In gem5 syscall simulation, the fork syscall checks if there is a free CPU, and if there is a free one, the new threads runs on that CPU.

Otherwise, the fork call, and therefore higher level interfaces to fork such as pthread_create also fail and return a failure return status in the guest.

For example, if we use just one CPU for userland/posix/pthread_self.c which spawns one thread besides main:

./run --cpus 1 --emulator gem5 --userland userland/posix/pthread_self.c --cli-args 1

fails with this error message coming from the guest stderr:

pthread_create: Resource temporarily unavailable

It works however if we add on extra CPU:

./run --cpus 2 --emulator gem5 --userland userland/posix/pthread_self.c --cli-args 1

Once threads exit, their CPU is freed and becomes available for new fork calls: For example, the following run spawns a thread, joins it, and then spawns again, and 2 CPUs are enough:

./run --cpus 2 --emulator gem5 --userland userland/posix/pthread_self.c --cli-args '1 2'

because at each point in time, only up to two threads are running.

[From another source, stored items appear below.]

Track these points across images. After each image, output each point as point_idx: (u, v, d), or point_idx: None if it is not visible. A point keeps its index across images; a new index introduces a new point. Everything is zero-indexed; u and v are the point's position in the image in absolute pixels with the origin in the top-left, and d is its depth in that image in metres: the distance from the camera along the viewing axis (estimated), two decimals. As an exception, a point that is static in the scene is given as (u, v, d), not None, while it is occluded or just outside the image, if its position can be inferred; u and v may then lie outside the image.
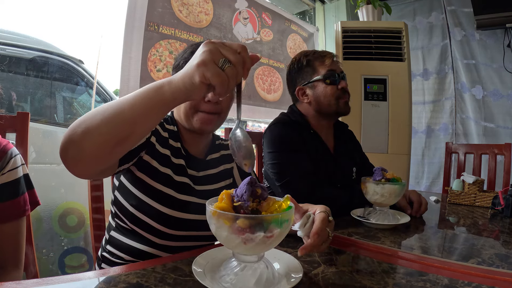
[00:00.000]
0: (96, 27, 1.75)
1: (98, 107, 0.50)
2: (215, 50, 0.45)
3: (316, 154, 1.09)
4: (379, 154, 1.97)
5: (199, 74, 0.44)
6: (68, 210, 1.52)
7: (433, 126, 2.81)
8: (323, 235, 0.54)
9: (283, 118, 1.15)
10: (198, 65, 0.44)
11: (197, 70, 0.44)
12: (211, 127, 0.76)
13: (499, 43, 2.51)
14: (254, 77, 2.21)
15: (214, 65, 0.44)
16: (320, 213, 0.57)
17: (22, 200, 0.70)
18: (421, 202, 0.96)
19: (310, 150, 1.08)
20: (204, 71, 0.44)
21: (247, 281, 0.44)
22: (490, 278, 0.52)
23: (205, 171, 0.81)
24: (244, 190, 0.43)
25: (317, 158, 1.08)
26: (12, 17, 1.54)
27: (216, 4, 1.94)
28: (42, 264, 1.43)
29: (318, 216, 0.57)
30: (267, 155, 1.08)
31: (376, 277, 0.52)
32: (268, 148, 1.07)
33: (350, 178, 1.17)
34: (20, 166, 0.71)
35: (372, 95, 2.03)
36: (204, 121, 0.74)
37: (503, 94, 2.53)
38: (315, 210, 0.59)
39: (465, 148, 1.89)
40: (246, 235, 0.41)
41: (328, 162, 1.11)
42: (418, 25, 2.86)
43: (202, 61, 0.44)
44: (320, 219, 0.55)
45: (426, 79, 2.84)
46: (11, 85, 1.48)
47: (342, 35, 2.09)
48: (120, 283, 0.45)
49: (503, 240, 0.80)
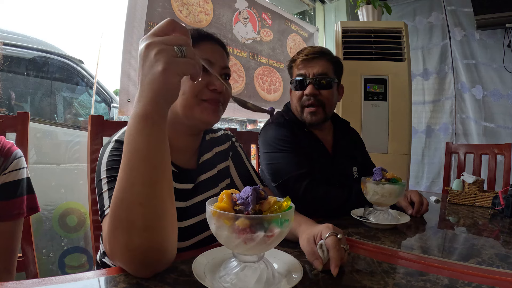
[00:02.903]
0: (96, 27, 1.75)
1: (112, 212, 0.45)
2: (164, 46, 0.43)
3: (312, 154, 1.08)
4: (379, 154, 1.97)
5: (172, 77, 0.43)
6: (68, 210, 1.52)
7: (433, 126, 2.81)
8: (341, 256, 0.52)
9: (278, 118, 1.14)
10: (164, 70, 0.42)
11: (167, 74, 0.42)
12: (217, 117, 0.70)
13: (499, 43, 2.50)
14: (254, 77, 2.21)
15: (177, 59, 0.43)
16: (330, 238, 0.53)
17: (19, 202, 0.69)
18: (422, 202, 0.96)
19: (305, 150, 1.06)
20: (175, 70, 0.43)
21: (247, 281, 0.44)
22: (490, 278, 0.52)
23: (199, 178, 0.74)
24: (249, 193, 0.43)
25: (313, 157, 1.07)
26: (12, 17, 1.54)
27: (216, 4, 1.94)
28: (42, 264, 1.43)
29: (329, 243, 0.52)
30: (263, 156, 1.07)
31: (376, 277, 0.52)
32: (264, 149, 1.07)
33: (350, 177, 1.15)
34: (23, 168, 0.71)
35: (372, 95, 2.03)
36: (209, 111, 0.67)
37: (503, 94, 2.53)
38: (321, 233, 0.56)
39: (465, 148, 1.89)
40: (247, 235, 0.41)
41: (325, 161, 1.10)
42: (418, 25, 2.86)
43: (165, 64, 0.42)
44: (333, 246, 0.52)
45: (426, 79, 2.84)
46: (11, 85, 1.48)
47: (342, 35, 2.09)
48: (120, 283, 0.45)
49: (503, 240, 0.80)
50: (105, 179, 0.56)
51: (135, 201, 0.43)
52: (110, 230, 0.45)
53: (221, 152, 0.83)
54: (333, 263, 0.50)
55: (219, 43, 0.73)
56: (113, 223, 0.45)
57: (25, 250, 0.85)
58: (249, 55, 2.17)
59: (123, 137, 0.46)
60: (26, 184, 0.72)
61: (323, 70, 1.06)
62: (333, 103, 1.11)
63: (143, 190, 0.44)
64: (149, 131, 0.44)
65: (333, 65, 1.10)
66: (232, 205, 0.44)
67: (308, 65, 1.08)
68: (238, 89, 2.07)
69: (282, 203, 0.45)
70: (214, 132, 0.86)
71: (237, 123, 3.12)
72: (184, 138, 0.73)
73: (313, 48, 1.10)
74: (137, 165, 0.44)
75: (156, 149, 0.45)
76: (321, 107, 1.07)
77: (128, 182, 0.44)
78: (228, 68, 0.73)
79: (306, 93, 1.06)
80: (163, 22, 0.45)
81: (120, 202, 0.44)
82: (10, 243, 0.69)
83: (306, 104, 1.08)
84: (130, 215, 0.44)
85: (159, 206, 0.45)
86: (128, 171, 0.44)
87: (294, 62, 1.12)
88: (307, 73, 1.07)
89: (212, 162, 0.79)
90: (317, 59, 1.07)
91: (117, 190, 0.45)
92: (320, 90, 1.07)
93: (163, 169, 0.46)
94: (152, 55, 0.43)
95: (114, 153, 0.59)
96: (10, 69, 1.46)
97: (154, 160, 0.45)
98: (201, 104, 0.67)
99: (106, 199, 0.54)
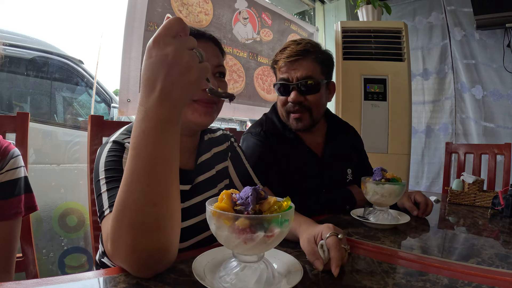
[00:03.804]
0: (96, 27, 1.75)
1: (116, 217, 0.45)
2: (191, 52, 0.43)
3: (297, 161, 1.02)
4: (379, 154, 1.97)
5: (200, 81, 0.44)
6: (68, 210, 1.52)
7: (433, 126, 2.81)
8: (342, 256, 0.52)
9: (256, 128, 1.06)
10: (198, 78, 0.43)
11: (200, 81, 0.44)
12: (210, 119, 0.68)
13: (499, 43, 2.50)
14: (254, 77, 2.21)
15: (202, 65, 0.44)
16: (331, 238, 0.53)
17: (16, 201, 0.69)
18: (427, 203, 0.95)
19: (288, 158, 1.01)
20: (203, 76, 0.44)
21: (247, 281, 0.44)
22: (490, 278, 0.52)
23: (198, 178, 0.74)
24: (249, 193, 0.43)
25: (299, 164, 1.02)
26: (12, 17, 1.54)
27: (216, 4, 1.94)
28: (42, 264, 1.43)
29: (330, 243, 0.53)
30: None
31: (376, 277, 0.52)
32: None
33: (343, 181, 1.09)
34: (20, 167, 0.71)
35: (372, 95, 2.03)
36: (203, 112, 0.65)
37: (503, 94, 2.53)
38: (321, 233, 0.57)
39: (465, 148, 1.89)
40: (247, 235, 0.41)
41: (313, 166, 1.04)
42: (418, 25, 2.86)
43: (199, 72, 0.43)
44: (334, 246, 0.52)
45: (426, 79, 2.84)
46: (11, 85, 1.48)
47: (342, 35, 2.09)
48: (120, 283, 0.45)
49: (503, 240, 0.80)
50: (104, 180, 0.56)
51: (149, 202, 0.43)
52: (115, 231, 0.45)
53: (219, 152, 0.82)
54: (334, 263, 0.50)
55: (213, 40, 0.71)
56: (119, 224, 0.44)
57: (25, 250, 0.85)
58: (249, 55, 2.17)
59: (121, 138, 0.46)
60: (24, 183, 0.71)
61: (307, 73, 0.96)
62: (321, 106, 1.03)
63: (159, 190, 0.44)
64: (173, 135, 0.45)
65: (320, 64, 0.99)
66: (232, 205, 0.44)
67: (291, 67, 0.97)
68: (238, 89, 2.07)
69: (282, 203, 0.45)
70: (212, 132, 0.85)
71: (237, 123, 3.12)
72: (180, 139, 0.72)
73: (297, 46, 0.97)
74: (154, 167, 0.44)
75: (175, 152, 0.46)
76: (307, 112, 0.99)
77: (143, 183, 0.43)
78: (223, 67, 0.71)
79: (290, 100, 0.98)
80: (174, 21, 0.43)
81: (132, 203, 0.43)
82: (8, 242, 0.69)
83: (291, 110, 1.00)
84: (142, 216, 0.43)
85: (171, 206, 0.46)
86: (143, 173, 0.43)
87: (276, 64, 1.02)
88: (290, 77, 0.97)
89: (210, 163, 0.78)
90: (300, 61, 0.96)
91: (128, 191, 0.44)
92: (306, 95, 0.98)
93: (176, 171, 0.47)
94: (184, 61, 0.42)
95: (112, 154, 0.59)
96: (10, 69, 1.46)
97: (172, 162, 0.45)
98: (192, 105, 0.65)
99: (105, 200, 0.54)
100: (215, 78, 0.68)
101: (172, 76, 0.42)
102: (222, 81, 0.70)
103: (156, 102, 0.42)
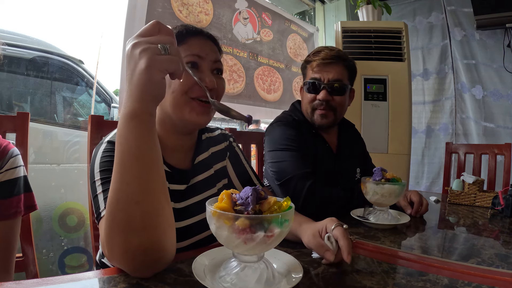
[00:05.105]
0: (96, 27, 1.75)
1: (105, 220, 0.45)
2: (148, 44, 0.44)
3: (317, 154, 1.08)
4: (379, 154, 1.97)
5: (156, 73, 0.44)
6: (68, 210, 1.52)
7: (433, 126, 2.81)
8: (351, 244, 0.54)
9: (285, 117, 1.14)
10: (147, 67, 0.43)
11: (151, 71, 0.44)
12: (207, 118, 0.67)
13: (499, 43, 2.51)
14: (254, 77, 2.21)
15: (160, 57, 0.45)
16: (337, 228, 0.55)
17: (15, 201, 0.69)
18: (421, 203, 0.96)
19: (311, 150, 1.07)
20: (158, 67, 0.44)
21: (247, 281, 0.44)
22: (490, 278, 0.52)
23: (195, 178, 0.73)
24: (249, 193, 0.43)
25: (318, 158, 1.07)
26: (12, 17, 1.54)
27: (216, 4, 1.94)
28: (42, 264, 1.43)
29: (337, 233, 0.54)
30: (268, 154, 1.07)
31: (376, 277, 0.52)
32: (269, 147, 1.07)
33: (353, 179, 1.15)
34: (20, 167, 0.71)
35: (372, 95, 2.03)
36: (200, 112, 0.64)
37: (503, 94, 2.53)
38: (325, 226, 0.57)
39: (465, 148, 1.89)
40: (247, 235, 0.41)
41: (329, 162, 1.10)
42: (418, 25, 2.86)
43: (148, 60, 0.43)
44: (342, 236, 0.54)
45: (426, 79, 2.84)
46: (11, 85, 1.48)
47: (342, 35, 2.09)
48: (120, 283, 0.45)
49: (503, 240, 0.80)
50: (99, 181, 0.56)
51: (131, 200, 0.44)
52: (107, 232, 0.45)
53: (217, 152, 0.81)
54: (345, 251, 0.52)
55: (210, 38, 0.71)
56: (110, 224, 0.45)
57: (25, 250, 0.85)
58: (249, 55, 2.17)
59: (115, 138, 0.47)
60: (23, 182, 0.71)
61: (338, 76, 1.06)
62: (344, 108, 1.12)
63: (138, 188, 0.44)
64: (138, 130, 0.45)
65: (348, 70, 1.09)
66: (232, 205, 0.44)
67: (324, 69, 1.06)
68: (238, 89, 2.07)
69: (282, 203, 0.45)
70: (210, 132, 0.84)
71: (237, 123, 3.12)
72: (176, 137, 0.71)
73: (331, 52, 1.08)
74: (129, 164, 0.44)
75: (147, 148, 0.45)
76: (332, 111, 1.08)
77: (123, 182, 0.44)
78: (220, 62, 0.70)
79: (319, 98, 1.06)
80: (148, 24, 0.47)
81: (116, 203, 0.44)
82: (8, 242, 0.69)
83: (318, 107, 1.08)
84: (126, 215, 0.44)
85: (155, 203, 0.46)
86: (122, 171, 0.44)
87: (309, 64, 1.11)
88: (322, 78, 1.06)
89: (208, 162, 0.77)
90: (333, 64, 1.06)
91: (112, 191, 0.45)
92: (333, 96, 1.06)
93: (156, 166, 0.47)
94: (137, 53, 0.44)
95: (106, 154, 0.59)
96: (10, 69, 1.46)
97: (146, 158, 0.45)
98: (190, 103, 0.64)
99: (101, 201, 0.54)
100: (213, 75, 0.67)
101: (129, 69, 0.45)
102: (219, 78, 0.69)
103: (125, 98, 0.46)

gem5 syscall emulation does show the expected number of cores when queried, e.g.:

./run --cpus 1 --userland userland/cpp/thread_hardware_concurrency.cpp --emulator gem5
./run --cpus 2 --userland userland/cpp/thread_hardware_concurrency.cpp --emulator gem5

outputs 1 and 2 respectively.

This can also be clearly by running sched_getcpu:

./run \
  --arch aarch64 \
  --cli-args  4 \
  --cpus 8 \
  --emulator gem5 \
  --userland userland/linux/sched_getcpu.c \
;

which necessarily produces an output containing the CPU numbers from 1 to 4 and no higher:

1
3
4
2

TODO why does the 2 come at the end here? Would be good to do a detailed assembly run analysis.